Back in the early 2000’s I was obsessed with the idea of sewing my own clothing. I worked really hard at it in my college days, scraping together every penny I had to buy patterns, machines, gadgets, fabric and even go to the American Sewing Expo. I made a few things but never really got good enough to make my own clothes.
After college I pretty much packed everything away and moved on to other things.
Having that quick win with making the 18th century outfit really did something for me. I am inspired to sew again. The dust is off my sewing gear!
My goal is to not go out and buy more fabric but to use the stuff I have for now.
So first on the cutting board was a full size cotton sateen sheet set (doesn’t fit my bed anymore) and some paisley fabric probably meant for home décor but oh well. I like it.
My first project was simple. I drafted and sewed a 1 piece shirt. The neckline, sleeves and hemline are hand finished as I did with the 18th century outfit. I love the look of hand stiches. Even the simplest items become precious.
Meanwhile I began to analyze my current wardrobe and what I’ve worn over the last 10 years. Literally everything was made in another country mostly China. Very cookie cutter. All but about 3 garments were made of natural fibers.
Pants: all straight leg in black, grey, tan or blue jean Shirts: princess cut button downs, basic tunics, crew neck tees, shells and sweaters, a few wrap shirts and peasant tops.

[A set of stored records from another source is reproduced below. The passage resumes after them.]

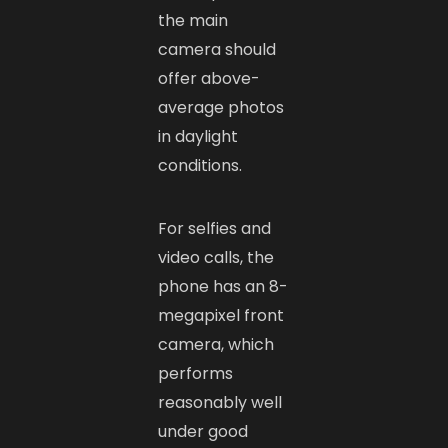
the main
camera should
offer above-
average photos
in daylight
conditions.
For selfies and
video calls, the
phone has an 8-
megapixel front
camera, which
performs
reasonably well
under good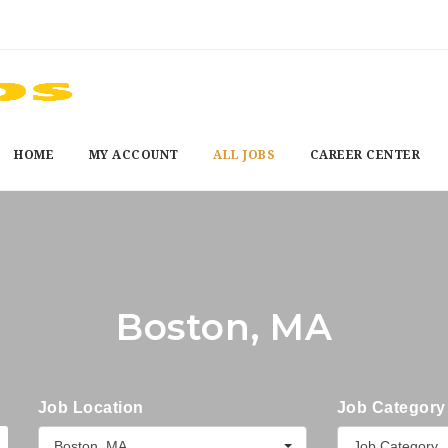
HOME
MY ACCOUNT
ALL JOBS
CAREER CENTER
Boston, MA
Job Location
Job Category
Boston, MA
Job Category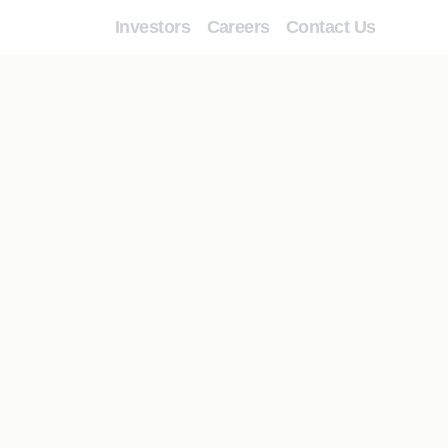
Investors
Careers
Contact Us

So simple. I could make the same clothing and personalize it. Couldn’t I?
I read the book Overdressed: The Shockingly High Cost of Cheap Fashion by Elizabeth Cline. It made me consider for the first time how it is possible to have the clothing that we wear at low prices. Sewing clothing takes time and skill make. In the mainstream we have devalued it to the point of a low cost disposable commodity.
It would be easier to make a strong case for practicing traditional textile techniques if I wore handmade clothes. Plus it’s fun and rewarding.
Next project was a Lutterloh shirt (pattern system that uses your measurements to enlarge quarter sized patterns using dots that must be connected). I chose a simple wrap shirt with shoulder darts.
Next I moved on to the Simplicity 4273 wardrobe.
So far skirt and shell turned out okay. Pattern alterations were needed for the waist because well, I’m shaped like a pear, darnit.
So far so good. I’ll try the jacket next. As a wise little train once said, “I think can, I think I can.”